Le ammaccature sono soprattutto due: l’efficacia della legge limitata alla camera; e l’affondamento della parità di genere, incredibilmente “dimenticata” nel patto Renzi-Berlusconi e bellamente silurata da “tiratori” trasversali (e compattamente dai Cinquestelle). Non è poco. È il prezzo – anche troppo salato – che si paga all’obbligo politico di avere una nuova legge elettorale approvata non dalla sola maggioranza.
Maggioranza che ha tenuto, sia pure con perdite. Nel Pd ci sono stati evidenti problemi politici. E – meno evidente ma leggibilissima – c’è stata da parte della minoranza la volontà di colpire, attraverso l’Italicum, la partenza del governo Renzi. Si sono riascoltati esponenti politici, parole e toni molto in voga all’epoca delle primarie-congresso. Un congresso chiuso tempo fa con il risultato che conosciamo e che nessuno potrà resuscitare.

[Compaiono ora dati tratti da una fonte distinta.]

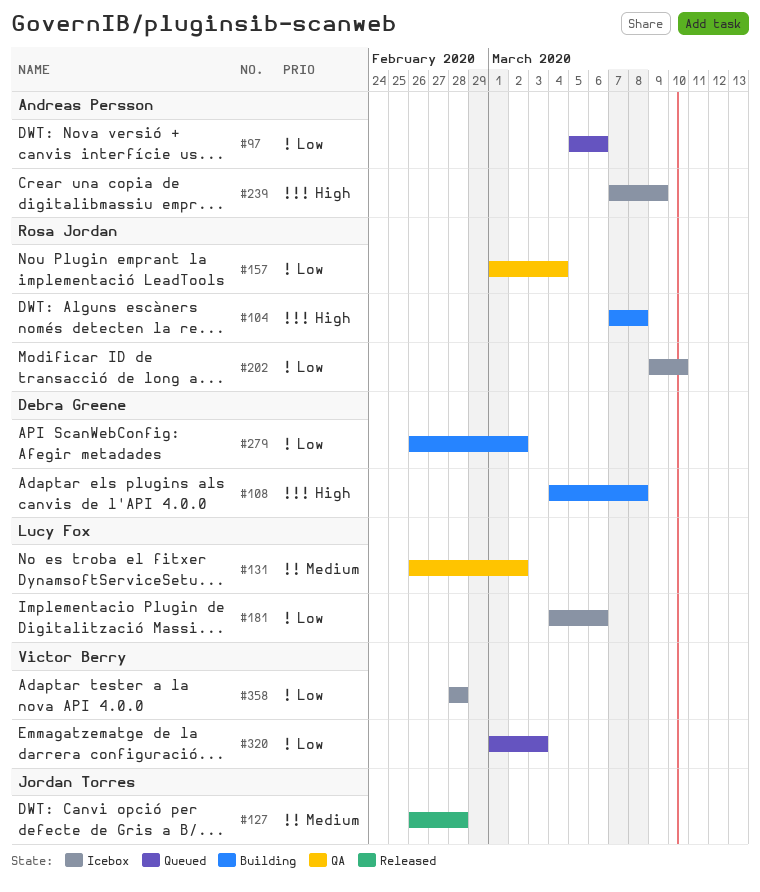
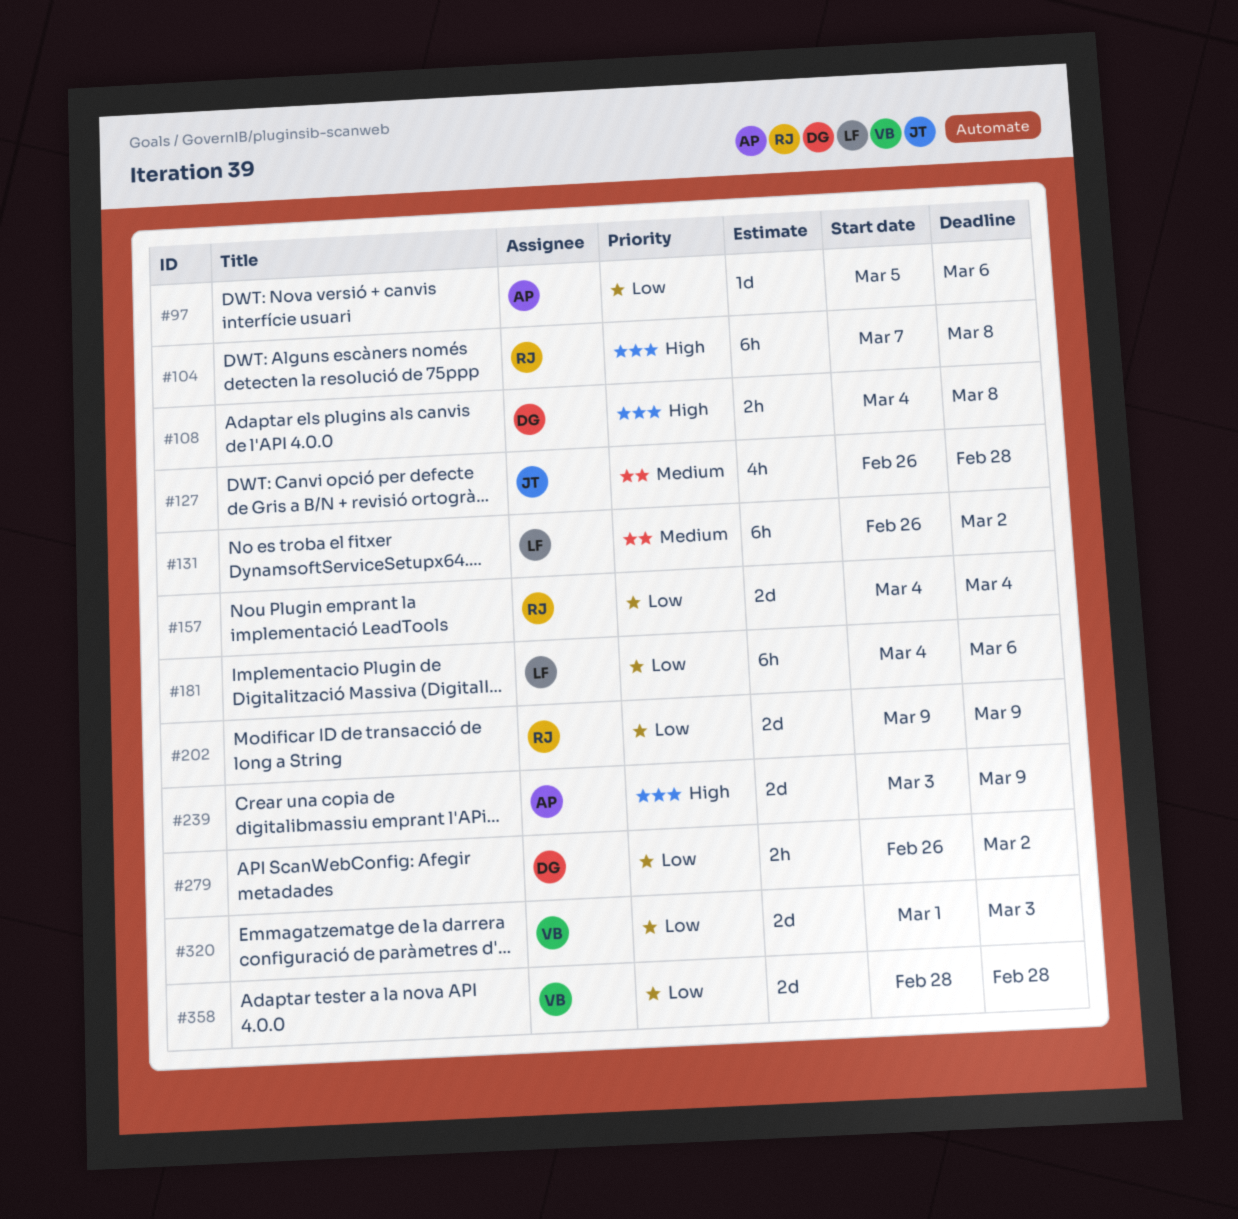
#157, start: Mar 1 -> Mar 4
#202, due: Mar 10 -> Mar 9
#239, start: Mar 7 -> Mar 3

Ma è un problema, per Renzi, quello di un dissenso che non si riassorbe, anzi, si solidifica. Perché è chiaro che quando il gruppo si riunisce e poi ognuno fa come gli pare (a scrutinio segreto, ma in misura minore anche a scrutinio palese) alla lunga si rischia. Tanto più se i progetti del governo avranno – come pare – tempi più lunghi di quelli previsti, sia sulla riforma del senato che sul Jobs Act: leggi complesse, dunque “impallinabili” a più riprese.
Insomma, quello che vogliamo dire è che il presidente del consiglio dovrebbe riesaminare il dossier per forza di cose abbandonato del funzionamento del suo partito, non illudendosi che palazzo Chigi ordina e l’intendenza seguirà.
Magari non è la cosa che più gli piace. Ma senza riprendere le redini del Pd le sue grandi riforme rischiano di galleggiare come iceberg alla deriva. E sarebbe davvero un peccato imperdonabile se la riduzione delle tasse o le riforme istituzionali dovessero crollare sotto il peso di vecchie vendette.